A game that was supposed to be about the Yankees’ newest acquisition turned into a coming-out party for another Royals pitcher, tonight’s starter Brady Singer. An overall strikeout fest ensued that few would have expected in a Jameson Taillon-Brady Singer duel, but in the end, Aaron Judge stole the show. The MVP front-runner belted another walk-off home run, though there was a reason why the entire offensive production for the Yankees tonight can be summed up in that one sentence. This was an old-fashioned pitchers’ duel all the way.
The Singer/Taillon starting pitcher matchup combined for 18 punchouts on 13 innings in a quiet night for both offenses. It was ultimately left to the bullpens to determine who was going to blink first and cough up the lead.
The Yankees have not been at their best as of late, and they faced a starter that has been at his best, coming off a career-high 12-strikeout outing in his last start. Singer had his way against this powerful Yankees lineup like he was just pitching just another game. Signs of the night that was ahead of us came very early on, when Singer struck Benintendi out on three pitches in the first, finishing him off with a sinker that ran back at the inside part of the plate.
The blueprint for Singer was the same that it has been through this successful run of starts, sinkers for called strikes (he earned 20 of them on the night), and sliders for whiffs, specifically back-foot sliders to the left-handed batters and low and away to righties.
Singer wrapped up his night with seven innings of shutout ball, allowing only one hit. He earned 10 punchouts to only a single walk, and the Royals needed all of it, as he left the game with the score tied at 0-0.
On the other side of the hill, Taillon came into this ballgame needing a good outing to re-establish his confidence, and what better team to face than the Royals coming off 18 innings without scoring a single run? The Yankees starter battled through some traffic in the first three innings, as Gleyber Torres extended the opening frame with an error and the Royals managed to get an extra-base hit with less than two outs in both the second and third inning. However, each and every single time, Taillon got out of it.

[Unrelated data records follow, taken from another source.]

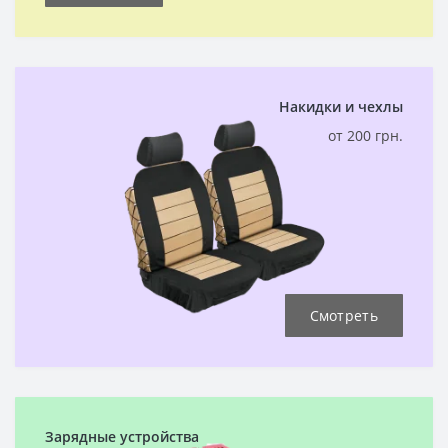
Накидки и чехлы
от 200 грн.
Смотреть
Зарядные устройства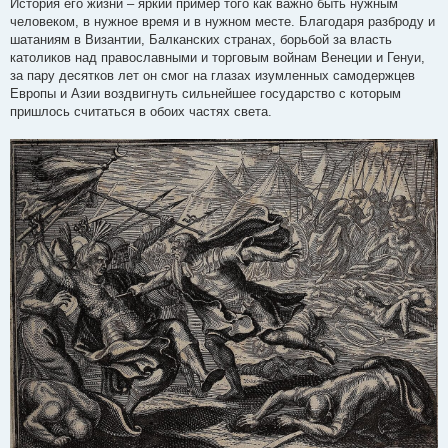
История его жизни – яркий пример того как важно быть нужным
человеком, в нужное время и в нужном месте. Благодаря разброду и
шатаниям в Византии, Балканских странах, борьбой за власть
католиков над православными и торговым войнам Венеции и Генуи,
за пару десятков лет он смог на глазах изумленных самодержцев
Европы и Азии воздвигнуть сильнейшее государство с которым
пришлось считаться в обоих частях света.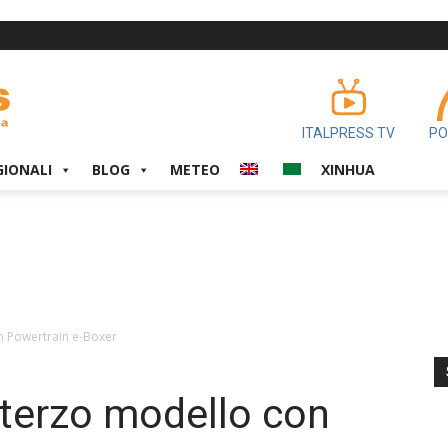
ITALPRESS TV
PO
GIONALI
BLOG
METEO
XINHUA
n Powertrain e-Boxer
 terzo modello con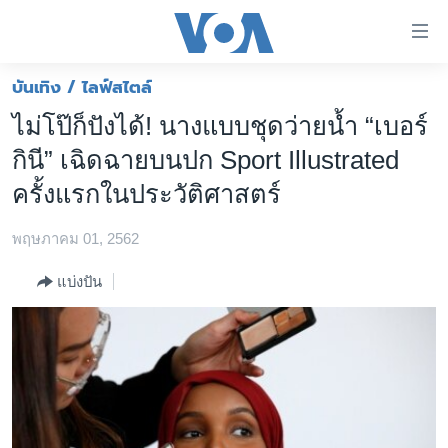
ลิ้งค์
เชื่อม
ต่อ
บันเทิง / ไลฟ์สไตล์
หน้าหลัก
ข้าม
ไม่โป๊ก็ปังได้! นางแบบชุดว่ายน้ำ “เบอร์
ไป
โลก
กินี” เฉิดฉายบนปก Sport Illustrated
เนื้อหา
เอเชีย
หลัก
ครั้งแรกในประวัติศาสตร์
สหรัฐฯ
ข้าม
ไป
พฤษภาคม 01, 2562
ไทย
หน้า
ธุรกิจ
แบ่งปัน
หลัก
ข้าม
วิทยาศาสตร์
ไป
สังคมและสุขภาพ
ที่
การ
ไลฟ์สไตล์
ค้นหา
ตรวจสอบข่าว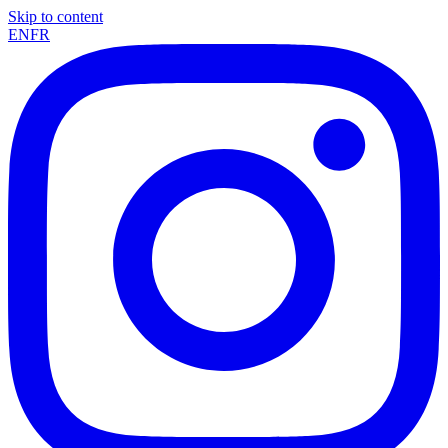
Skip to content
EN
FR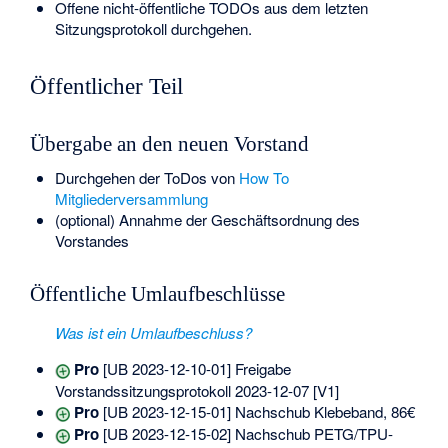
Offene nicht-öffentliche TODOs aus dem letzten
Sitzungsprotokoll durchgehen.
Öffentlicher Teil
Übergabe an den neuen Vorstand
Durchgehen der ToDos von
How To
Mitgliederversammlung
(optional) Annahme der Geschäftsordnung des
Vorstandes
Öffentliche Umlaufbeschlüsse
Was ist ein Umlaufbeschluss?
Pro
[UB 2023-12-10-01] Freigabe
Vorstandssitzungsprotokoll 2023-12-07 [V1]
Pro
[UB 2023-12-15-01] Nachschub Klebeband, 86€
Pro
[UB 2023-12-15-02] Nachschub PETG/TPU-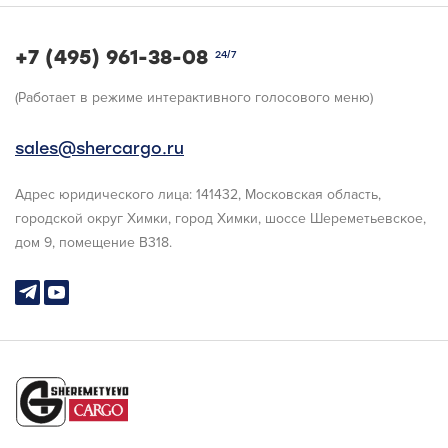
+7 (495) 961-38-08
24/7
(Работает в режиме интерактивного голосового меню)
sales@shercargo.ru
Адрес юридического лица: 141432, Московская область,
городской округ Химки, город Химки, шоссе Шереметьевское,
дом 9, помещение В318.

Taillon’s outing ultimately is overshadowed a bit by Singer’s masterful performance, but he kept the Yankees in the game as well, with eight strikeouts over six frames allowing four hits, but no earned runs.
Ron Marinaccio pitched 1.2 innings fresh off the IL a couple of days ago, and he gave the Yankees some length tonight. He followed Taillon with two clean innings, and Clay Holmes kept things scoreless in the top of the ninth.
The Royals sent out their best reliever in Scott Barlow for a ninth appearance against the top of the Yankees order, and although Benintendi wasn’t able to reach base, Judge must have feeling his taste for the walk-off home run. The Yankees’ MVP candidate hit his third walk-off bomb of the season, and gave the team a win.
Next up, the Yankees send out their ace Gerrit Cole for the second game of this series, and the Royals counter with Kris Bubic. First pitch is tomorrow night at the same time, 7:05pm ET.